Nach der Ankündigung vom 11.11.2011 zur Erstellung eines Endlagersuchgesetzes musste noch gut ein Monat gewartet werden, bis etwas Konkretes bekannt wurde. Jetzt liegt ein Papier über den Zeitplan des weiteren Vorgehens in der Endlagersuche vor. Wie dieses Papier entstanden ist, ist nicht nachvollziehbar. Die Protokolle der entsprechenden Sitzungen sind bisher nicht zugänglich.
Nach den Erläuterungen auf der Pressekonferenz am 15.12.2011 ist das gemeinsame Papier das Ergebnis der beiden Bund-Länder-Plenums-Sitzungen am 11.11. und 15.12.2011 und zweier Bund-8-Länder-Sitzungen dazwischen. Die zugesagte Transparenz wurde bei der Erstellung dieses Papiers nicht eingehalten.
Ein wichtiges Faktum – der sogenannte Baustopp im Erkundungsbergwerk Gorleben – wurde von Bundesumweltminister Röttgen auf der Pressekonferenz erst erwähnt, nachdem Frau Eveline Lemke, Wirtschaftsministerin in Rheinland-Pfalz, ihn dazu gedrängt hatte. Leider wurde diese Passage bei dem oben genannten Video von der Pressekonferenz herausgeschnitten, im eklatanten Widerspruch zur postulierten Transparenz. Deshalb hier der Audiomitschnitt der Internet-live-Übertragung (MP3, 16 MB). Die entsprechende Passage beginnt bei 5:15.
Bei 5:30 kommt Herr Röttgen zum Punkt:
…dass ich angewiesen habe, dass es ab sofort, ich weiß nicht wann die Anweisung erfolgt ist, zwei Wochen ist es her, so, um die Zeit nach dem letzten Gespräch, ziemlich unmittelbar danach, dass es keine weiteren Streckenauffahrungen gibt, bis wir zu einer Entscheidung gekommen sind, dass es also keinen weiteren Ausbau des untertägigen Bauwerkes gibt…
Doch nun zum Inhalt des 4-seitigen Papiers. Im Wesentlichen werden sechs Phasen unterschieden und diese zeitlich verortet. Leider finden sich viele oberflächliche Formulierungen.

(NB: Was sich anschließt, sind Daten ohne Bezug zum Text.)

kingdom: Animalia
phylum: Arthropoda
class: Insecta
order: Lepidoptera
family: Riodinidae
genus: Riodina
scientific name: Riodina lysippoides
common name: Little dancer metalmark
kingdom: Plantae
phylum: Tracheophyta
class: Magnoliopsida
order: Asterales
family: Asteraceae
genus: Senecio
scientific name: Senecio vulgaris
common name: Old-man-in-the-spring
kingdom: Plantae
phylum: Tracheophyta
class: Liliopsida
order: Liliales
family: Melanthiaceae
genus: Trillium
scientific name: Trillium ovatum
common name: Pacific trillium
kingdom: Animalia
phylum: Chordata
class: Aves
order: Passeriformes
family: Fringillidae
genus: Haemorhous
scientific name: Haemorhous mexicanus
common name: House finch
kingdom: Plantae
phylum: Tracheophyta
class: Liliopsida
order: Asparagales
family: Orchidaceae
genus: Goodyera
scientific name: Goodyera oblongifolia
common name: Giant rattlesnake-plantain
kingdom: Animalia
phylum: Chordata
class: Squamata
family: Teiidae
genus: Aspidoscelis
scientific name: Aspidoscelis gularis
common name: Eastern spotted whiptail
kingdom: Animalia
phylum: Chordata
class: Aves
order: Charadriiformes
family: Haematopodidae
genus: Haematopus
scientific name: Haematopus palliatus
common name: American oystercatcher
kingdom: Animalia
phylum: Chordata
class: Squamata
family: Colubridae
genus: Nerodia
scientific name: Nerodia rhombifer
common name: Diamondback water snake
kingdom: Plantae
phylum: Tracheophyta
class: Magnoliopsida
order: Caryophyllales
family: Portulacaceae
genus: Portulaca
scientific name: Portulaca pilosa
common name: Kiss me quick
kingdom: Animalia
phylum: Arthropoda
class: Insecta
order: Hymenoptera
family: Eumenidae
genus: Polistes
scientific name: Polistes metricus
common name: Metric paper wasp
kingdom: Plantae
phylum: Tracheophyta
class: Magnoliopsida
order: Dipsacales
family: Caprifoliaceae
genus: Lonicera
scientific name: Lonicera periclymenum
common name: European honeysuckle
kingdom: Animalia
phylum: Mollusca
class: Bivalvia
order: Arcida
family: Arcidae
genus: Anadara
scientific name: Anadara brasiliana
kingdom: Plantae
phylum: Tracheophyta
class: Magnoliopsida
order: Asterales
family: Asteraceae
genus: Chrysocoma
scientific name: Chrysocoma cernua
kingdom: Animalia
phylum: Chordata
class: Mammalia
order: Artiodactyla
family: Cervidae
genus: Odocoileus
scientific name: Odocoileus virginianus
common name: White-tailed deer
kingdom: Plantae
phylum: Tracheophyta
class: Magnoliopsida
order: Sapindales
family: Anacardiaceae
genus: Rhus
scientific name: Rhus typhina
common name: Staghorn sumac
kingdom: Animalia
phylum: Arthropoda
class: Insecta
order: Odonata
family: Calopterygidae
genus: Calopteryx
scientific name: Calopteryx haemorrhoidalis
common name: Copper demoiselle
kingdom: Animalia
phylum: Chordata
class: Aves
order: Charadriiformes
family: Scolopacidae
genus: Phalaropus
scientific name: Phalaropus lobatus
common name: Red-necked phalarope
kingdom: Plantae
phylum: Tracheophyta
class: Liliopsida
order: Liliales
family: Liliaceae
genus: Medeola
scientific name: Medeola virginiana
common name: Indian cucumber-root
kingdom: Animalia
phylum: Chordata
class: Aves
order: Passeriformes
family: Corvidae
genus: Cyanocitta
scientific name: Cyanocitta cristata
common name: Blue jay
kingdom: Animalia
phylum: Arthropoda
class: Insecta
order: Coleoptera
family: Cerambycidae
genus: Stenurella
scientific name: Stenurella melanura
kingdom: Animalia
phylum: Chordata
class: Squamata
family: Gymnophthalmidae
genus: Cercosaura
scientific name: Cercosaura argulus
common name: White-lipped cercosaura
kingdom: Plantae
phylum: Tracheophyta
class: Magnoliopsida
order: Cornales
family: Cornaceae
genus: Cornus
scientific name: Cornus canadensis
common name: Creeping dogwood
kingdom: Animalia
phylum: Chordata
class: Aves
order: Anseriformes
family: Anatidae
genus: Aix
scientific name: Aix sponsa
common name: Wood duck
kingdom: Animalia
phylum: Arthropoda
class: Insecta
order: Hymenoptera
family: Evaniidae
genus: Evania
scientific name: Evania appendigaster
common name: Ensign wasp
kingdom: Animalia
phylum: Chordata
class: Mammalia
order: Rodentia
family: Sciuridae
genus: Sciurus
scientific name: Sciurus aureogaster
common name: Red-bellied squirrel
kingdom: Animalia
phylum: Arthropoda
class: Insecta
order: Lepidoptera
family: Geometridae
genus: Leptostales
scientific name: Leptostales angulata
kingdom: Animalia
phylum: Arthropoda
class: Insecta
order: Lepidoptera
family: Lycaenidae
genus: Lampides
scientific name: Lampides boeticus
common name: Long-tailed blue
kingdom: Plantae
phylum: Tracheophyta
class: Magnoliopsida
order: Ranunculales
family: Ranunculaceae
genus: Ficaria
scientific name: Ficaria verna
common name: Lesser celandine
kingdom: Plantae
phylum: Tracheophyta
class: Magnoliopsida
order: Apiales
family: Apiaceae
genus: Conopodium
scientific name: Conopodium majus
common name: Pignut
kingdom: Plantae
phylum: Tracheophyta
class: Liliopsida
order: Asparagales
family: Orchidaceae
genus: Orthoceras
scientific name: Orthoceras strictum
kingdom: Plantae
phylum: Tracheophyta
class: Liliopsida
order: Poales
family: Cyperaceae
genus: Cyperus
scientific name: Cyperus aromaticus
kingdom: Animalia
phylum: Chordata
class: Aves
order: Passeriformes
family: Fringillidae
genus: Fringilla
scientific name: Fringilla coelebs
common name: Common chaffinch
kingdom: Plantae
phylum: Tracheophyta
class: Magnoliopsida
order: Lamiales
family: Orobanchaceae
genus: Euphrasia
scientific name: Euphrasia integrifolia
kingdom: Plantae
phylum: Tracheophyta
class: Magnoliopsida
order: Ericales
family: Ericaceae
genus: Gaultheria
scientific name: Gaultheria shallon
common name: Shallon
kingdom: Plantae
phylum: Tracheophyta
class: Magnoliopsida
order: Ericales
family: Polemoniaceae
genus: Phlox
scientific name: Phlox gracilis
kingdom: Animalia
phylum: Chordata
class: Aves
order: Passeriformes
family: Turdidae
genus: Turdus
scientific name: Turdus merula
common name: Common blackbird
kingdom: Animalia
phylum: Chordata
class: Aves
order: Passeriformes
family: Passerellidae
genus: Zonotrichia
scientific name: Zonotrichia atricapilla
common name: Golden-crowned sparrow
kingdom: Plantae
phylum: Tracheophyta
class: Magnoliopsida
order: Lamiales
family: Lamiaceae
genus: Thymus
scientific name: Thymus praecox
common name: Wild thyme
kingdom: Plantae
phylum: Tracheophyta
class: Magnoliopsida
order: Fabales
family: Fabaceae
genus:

Die Suche nach einer Lösung für den sicheren Verbleib dieser radioaktiven Abfälle soll
Einen sicheren Verbleib von radioaktiven Abfällen gibt es nicht, es gibt nur einen möglichst sicheren Verbleib.
..dass die in kerntechnischen Anlagen in Deutschland angefallenen radioaktiven Abfälle auch in Deutschland entsorgt werden.
Insofern gibt es auch keine Ent-Sorgung, wohl aber eine möglichst sichere Lagerung über lange Zeiträume.
Das Verfahren hierfür muss wissenschaftsbasiert sein.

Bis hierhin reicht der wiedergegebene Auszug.